Cobb banks shift focus to new markets in post-Recession economy
by Jennifer L. Hafer
May 06, 2013 12:00 AM | 1174 views | 0 0 comments | 10 10 recommendations | email to a friend | print
Terry DeWitt, CEO of First Landmark Bank, is confident about the financial future. (Jennifer Carter/Staff)
Terry DeWitt, CEO of First Landmark Bank, is confident about the financial future. (Jennifer Carter/Staff)
Dan Oliver, CEO of Vinings Bank, is predicting modest growth of roughly nine percent this year for his bank. (Laura Moon/Staff)
Dan Oliver, CEO of Vinings Bank, is predicting modest growth of roughly nine percent this year for his bank. (Laura Moon/Staff)

Community Bank of the South was just like any other community bank back in the early 2000s, the economy was booming, and real estate was the bread and butter of its loan portfolio.

"We opened in 1999, and as the bank progressed, the housing industry progressed, and we got pretty heavily invested in construction and development loans," said Community Bank President and CEO Lee Scroggins. "Seventy-five percent of our loans were collateralized with real estate in some form or fashion."

Then along came The Great Recession.

"It was a fun ride while it lasted," Scroggins said.

Four years ago, the Smyrna-based Community Bank had upwards of $430 million in assets. Today the bank's assets are $360 million.

"We've downsized just because we haven't had the loan opportunities to put those assets to work," Scroggins said. "We haven't made a development loan in four years."

The construction industry is beginning to show signs of life, however, with available lots in Cobb, Fulton and Forsyth counties being absorbed at a high rate, according to Scroggins, who said his bank is ready to get back in business with builders — with a caveat or two.

“We, of course, tried to learn from experience, and we require a greater amount of equity from builders,” he said. “Anyone we do business with is going to need a substantial investment in the project.”

Just down the street, Vinings Bank CEO Dan Oliver said the four builders his bank is doing business with have experienced a recent rebound in sales.

“They’re doing very well at the moment,” he said.

Describing his one-branch bank on Atlanta Road as a “true commercial bank,” Oliver said Vinings Bank backs small entrepreneurs with companies whose sales range from $2 million to $50 million annually. Industries represented include distribution, commercial contracting and professional services, among many others.

“We bank well over 100 companies scattered around Atlanta,” he said. “We’ve been in business almost six years, and our original business plan of serving this niche is still our plan.”

With $20 million in original capital, Vinings Bank now boasts assets of $240 million and capital of $27 million through earnings.
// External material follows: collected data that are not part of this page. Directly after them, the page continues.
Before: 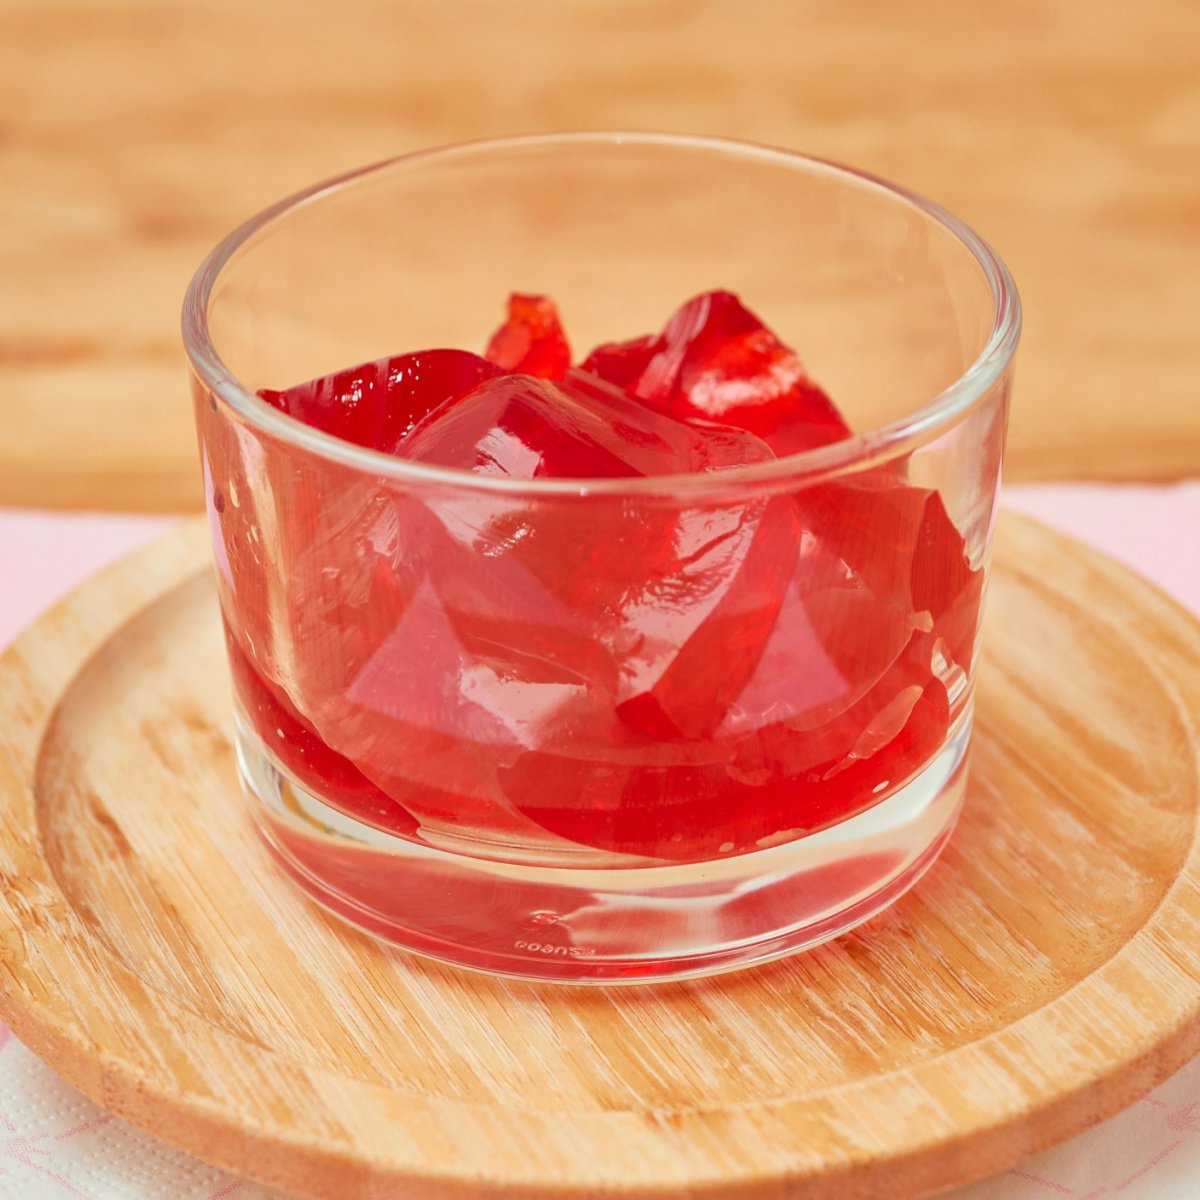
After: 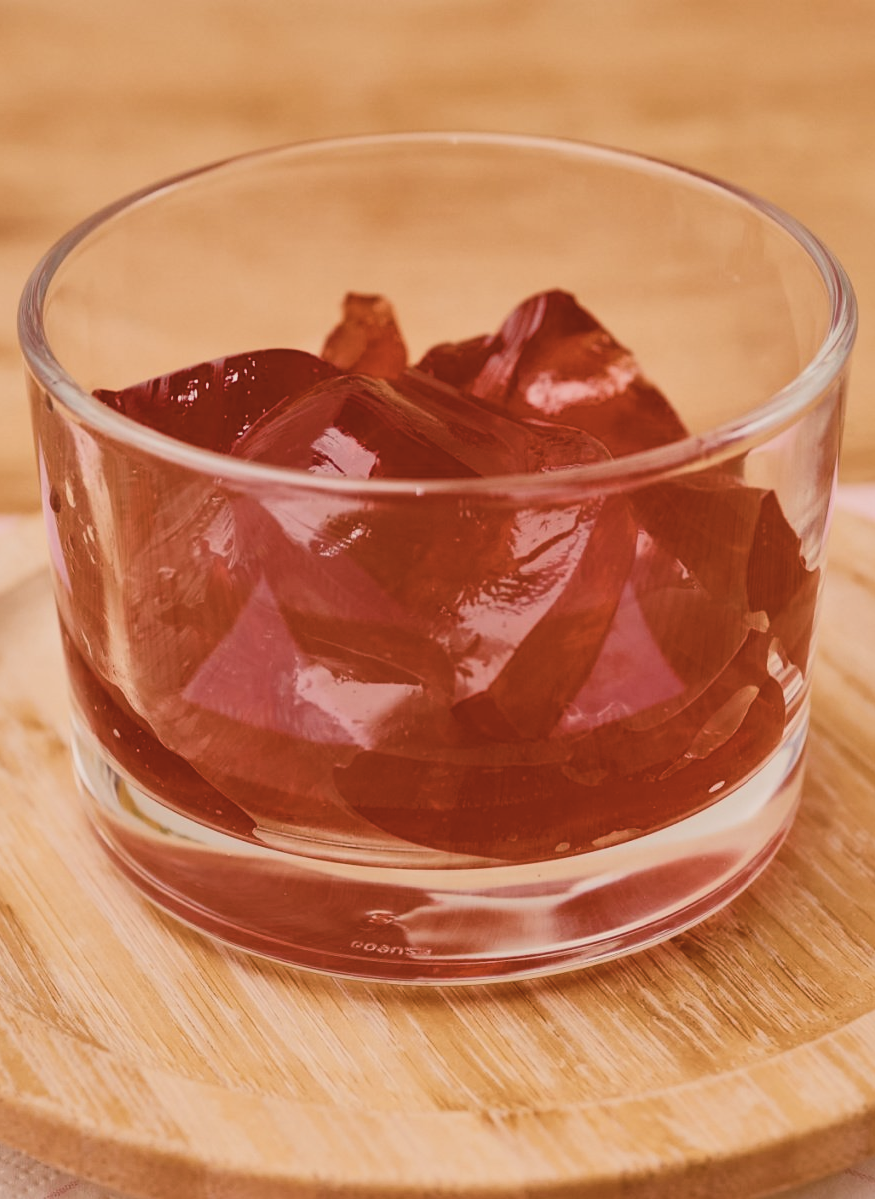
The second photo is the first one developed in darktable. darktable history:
base curve: curves: ch0 [(0, 0) (0.472, 0.508) (1, 1)], preserve colors none
color balance rgb: power › luminance 3.039%, power › hue 229.13°, highlights gain › chroma 4.615%, highlights gain › hue 34.46°, linear chroma grading › global chroma 14.642%, perceptual saturation grading › global saturation 45.497%, perceptual saturation grading › highlights -50.447%, perceptual saturation grading › shadows 30.556%, perceptual brilliance grading › highlights 4.289%, perceptual brilliance grading › mid-tones -17.855%, perceptual brilliance grading › shadows -40.828%, global vibrance 23.915%, contrast -25.259%
crop: left 13.719%, right 13.319%
contrast brightness saturation: contrast 0.098, saturation -0.366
Oliver is predicting modest growth this year of around 9 percent, plus or minus a few percentage points.

“The vast majority of our customers are having at least as good a year as they’ve had in the past several years,” he said. “Most of them are seeing stable to improving revenues. Generally, speaking, most of our clients are doing quite well.”
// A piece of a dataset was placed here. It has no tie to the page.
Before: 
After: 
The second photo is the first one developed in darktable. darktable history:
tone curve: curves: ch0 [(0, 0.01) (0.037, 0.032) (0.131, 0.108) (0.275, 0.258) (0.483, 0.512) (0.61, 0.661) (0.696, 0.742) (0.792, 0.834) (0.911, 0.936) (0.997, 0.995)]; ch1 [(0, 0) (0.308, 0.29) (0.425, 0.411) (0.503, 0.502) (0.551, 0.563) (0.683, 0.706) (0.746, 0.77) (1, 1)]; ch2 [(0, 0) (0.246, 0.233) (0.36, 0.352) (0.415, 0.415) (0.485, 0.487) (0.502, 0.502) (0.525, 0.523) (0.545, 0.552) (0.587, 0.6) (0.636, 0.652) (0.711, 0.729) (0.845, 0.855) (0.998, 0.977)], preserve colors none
While hindsight may be 20/20, in the world of banking foresight is even more valuable.

Launched in March of 2008, principals with Marietta-based First Landmark Bank saw the beginning of the real estate collapse, so they were able to avoid many of the pitfalls some of their competitors couldn’t, according to President and COO Terry DeWitt.

“That said, our 2007 business plan did not anticipate the financial crisis, so we haven’t grown as quickly as we thought we would, but we haven’t had any problem loans to deal with either,” DeWitt said. “Our target customers are small-to-medium-size businesses that we can be the total relationship bank for.”

DeWitt estimated 65 percent of Landmark’s loan portfolio consists of lines of credit and owner-occupied building loans, but residential construction loans are becoming a part of the bank’s portfolio once again.

“In areas close to the Perimeter, with good school districts, there is a tremendous amount of real estate activity now,” he said. “Of the builders that are left out there, many are selling houses as quickly as they can complete them. Of course, it’s at a much lower level than pre-crisis.”

Despite a more than 10 percent growth rate, and projections of year-end assets totaling $225 million, the slow rate of growth in the economy and historically low interest rates create new risks for banks, as well as fierce competition for good loans.

“The expectation is rates will finally start to rise once the unemployment rate gets under 7 percent,” DeWitt said. “Projections for that happening are sometime in 2015.”

According to the Federal Deposit Insurance Corp. website, 85 banks in Georgia have failed, whether closed voluntarily or by federal regulators since August of 2012.

But these three Cobb County-based banks are standing strong. We’ve weathered the storm, and we’re going to be here,” Scroggins said. “We’re still in the banking business, and we’re excited about our future.”